Available data:
◇ ◇ ◇ ◇ ◇ ◇ ◇

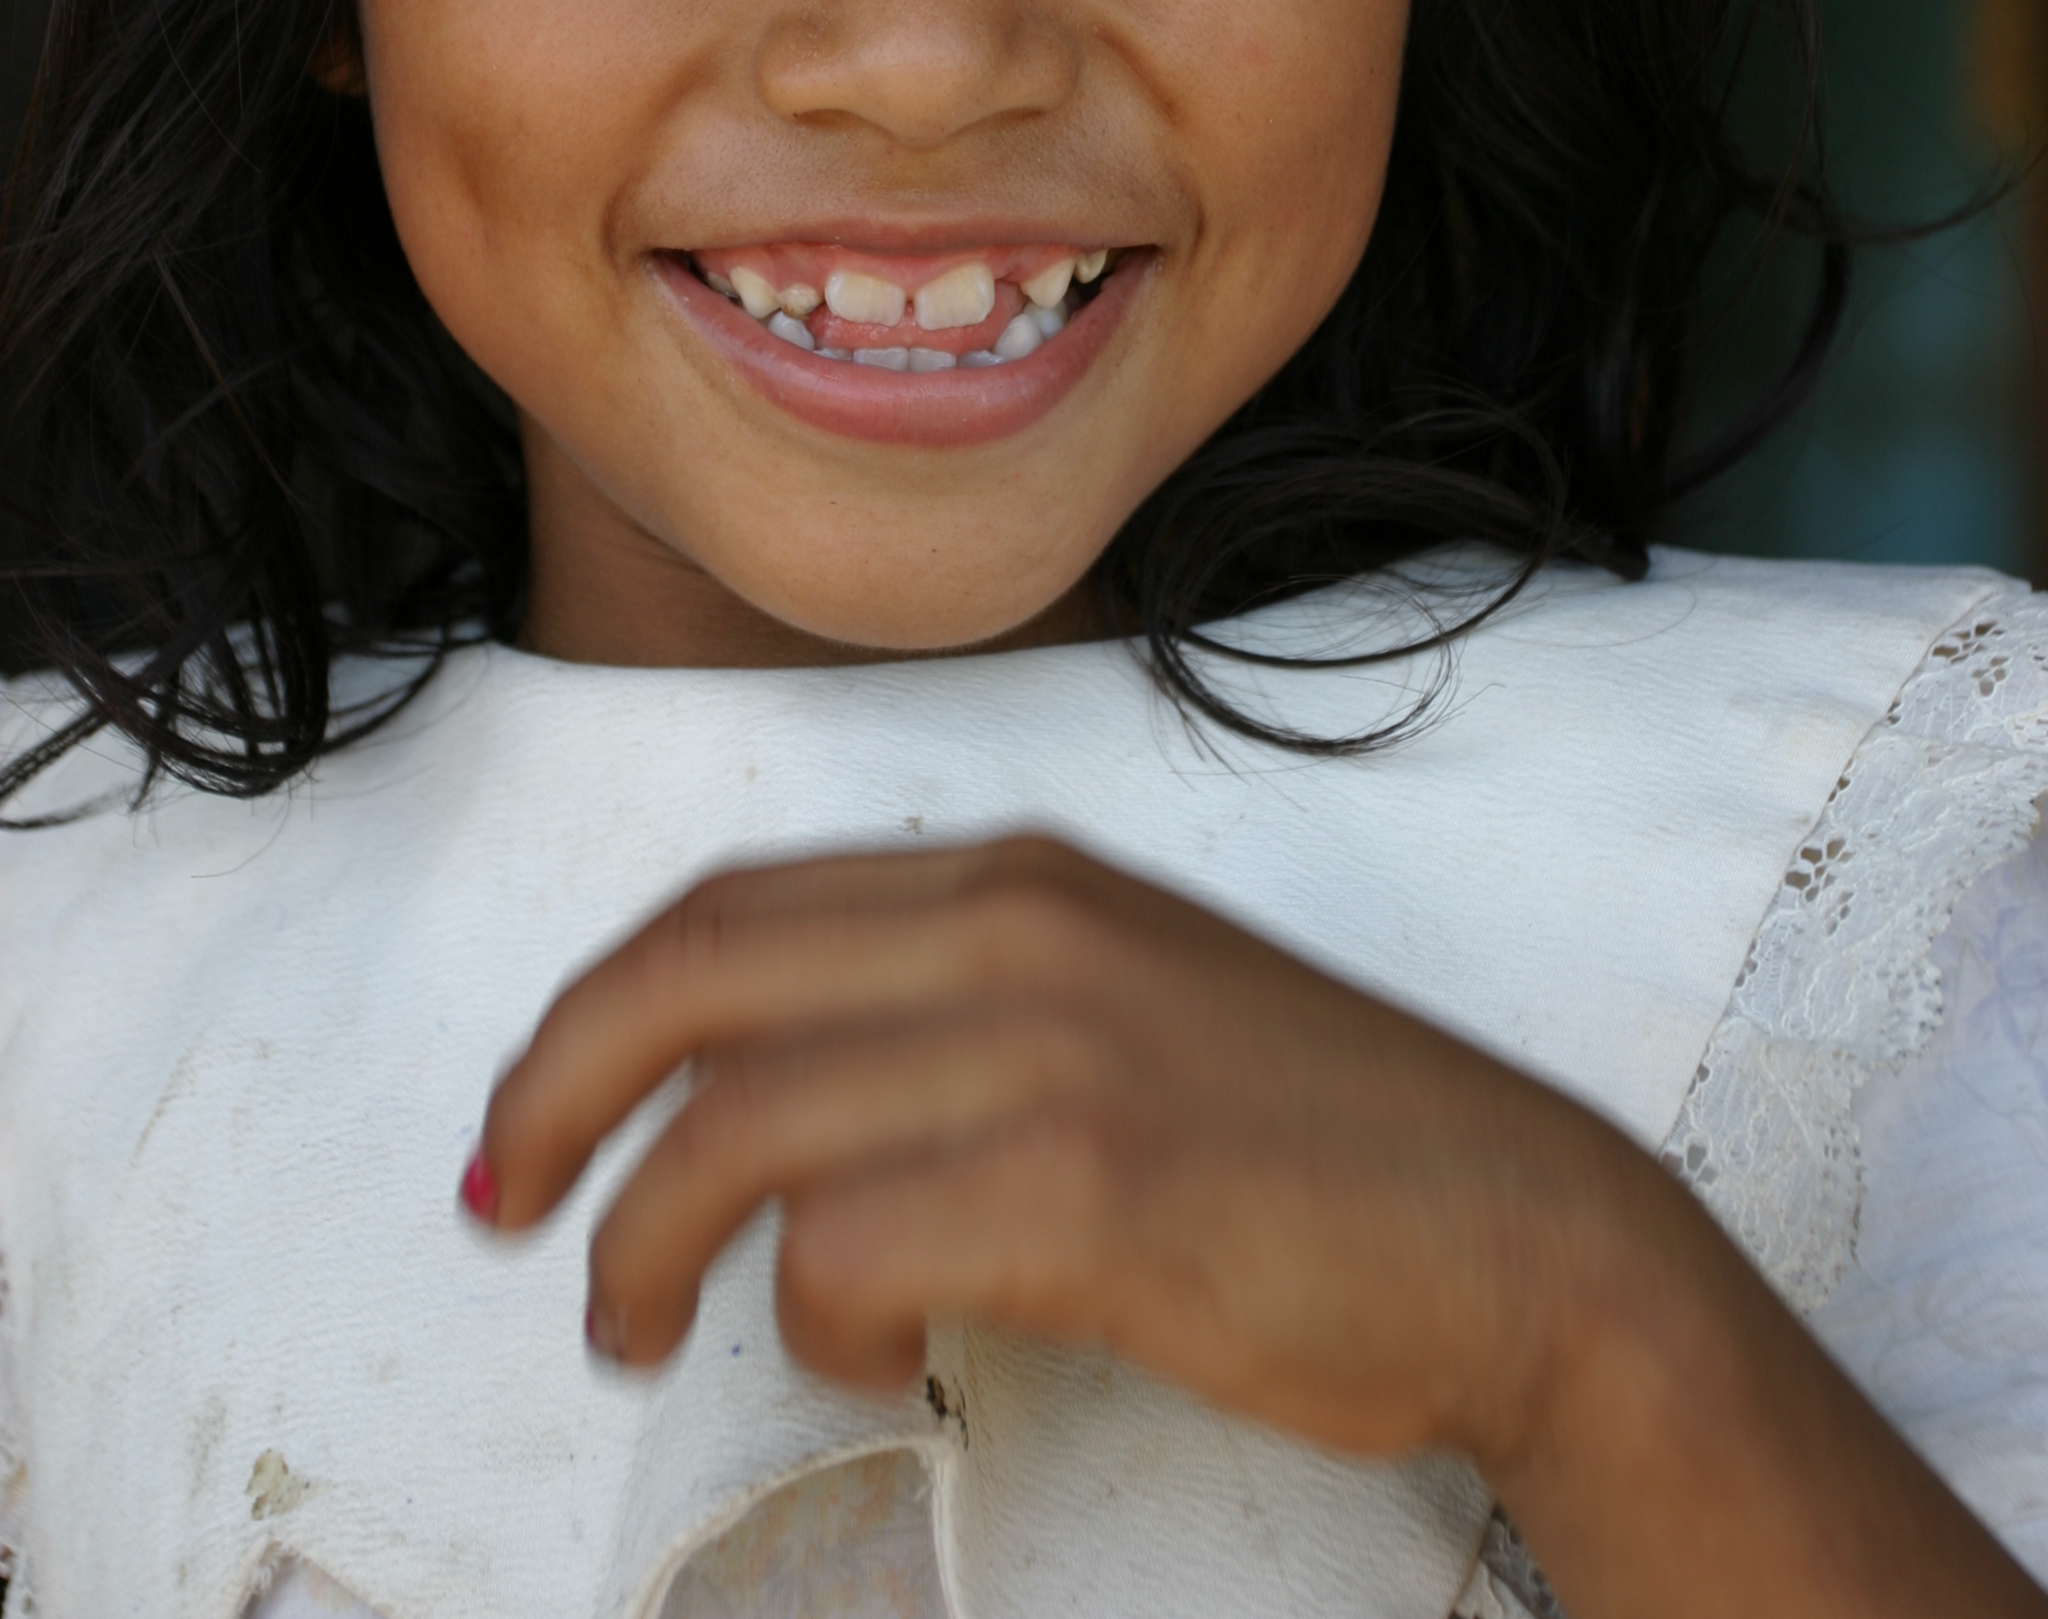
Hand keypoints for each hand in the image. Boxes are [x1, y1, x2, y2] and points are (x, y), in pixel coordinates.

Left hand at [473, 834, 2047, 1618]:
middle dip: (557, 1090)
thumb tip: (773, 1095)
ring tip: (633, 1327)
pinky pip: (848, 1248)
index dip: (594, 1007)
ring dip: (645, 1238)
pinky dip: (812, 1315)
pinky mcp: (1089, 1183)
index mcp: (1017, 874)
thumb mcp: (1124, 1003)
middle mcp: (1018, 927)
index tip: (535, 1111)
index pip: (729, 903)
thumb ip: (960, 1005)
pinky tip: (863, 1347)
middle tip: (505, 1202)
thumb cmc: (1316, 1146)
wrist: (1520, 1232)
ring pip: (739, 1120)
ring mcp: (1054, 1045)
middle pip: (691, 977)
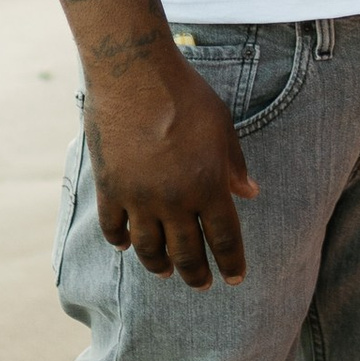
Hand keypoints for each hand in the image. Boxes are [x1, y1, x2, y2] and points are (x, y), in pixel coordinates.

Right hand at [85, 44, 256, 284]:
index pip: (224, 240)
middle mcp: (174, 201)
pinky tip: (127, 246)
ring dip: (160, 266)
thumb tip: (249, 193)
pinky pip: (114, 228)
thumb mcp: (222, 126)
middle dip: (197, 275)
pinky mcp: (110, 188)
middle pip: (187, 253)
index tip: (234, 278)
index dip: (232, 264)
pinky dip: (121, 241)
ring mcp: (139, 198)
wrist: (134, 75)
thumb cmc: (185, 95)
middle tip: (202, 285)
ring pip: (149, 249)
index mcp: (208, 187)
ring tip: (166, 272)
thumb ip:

◇ ◇ ◇ ◇ ◇ ◇ ◇

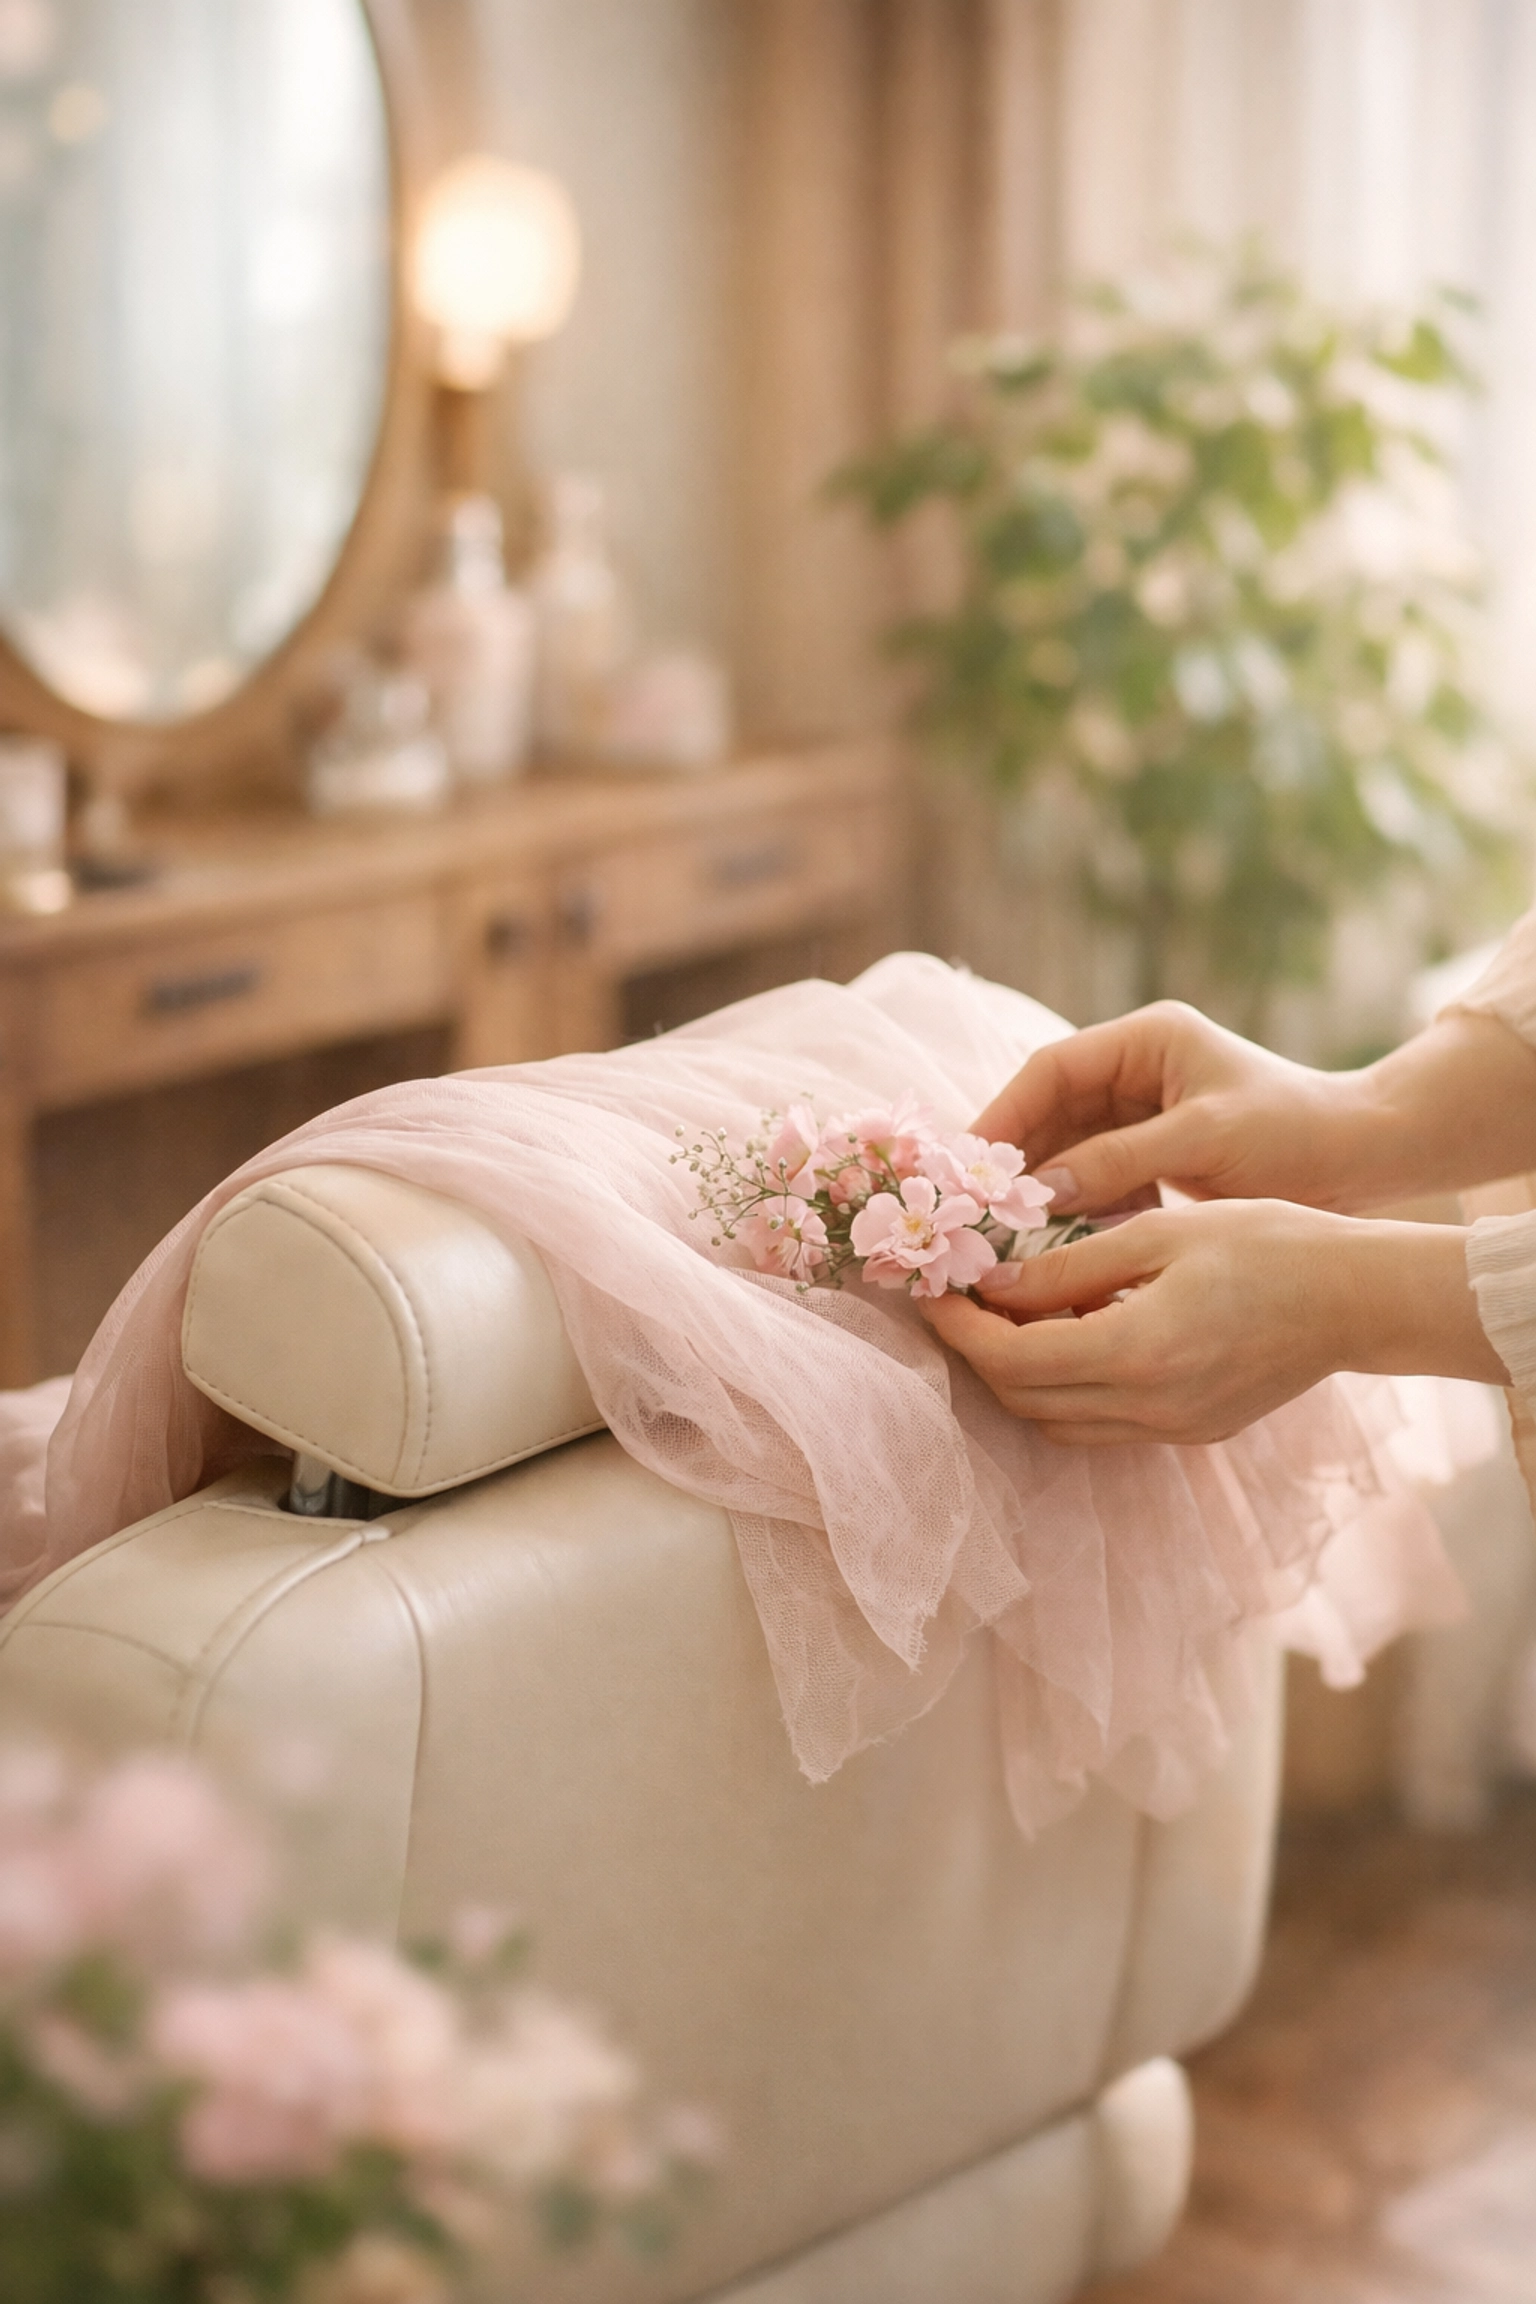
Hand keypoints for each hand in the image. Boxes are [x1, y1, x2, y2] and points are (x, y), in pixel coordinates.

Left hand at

◇ ◇ ◇ ◇ ◇ ◇ ◇

What to work on: In the material above, how many lines have the word "thumb"? Give that number and nothing else.

Response to this task: 8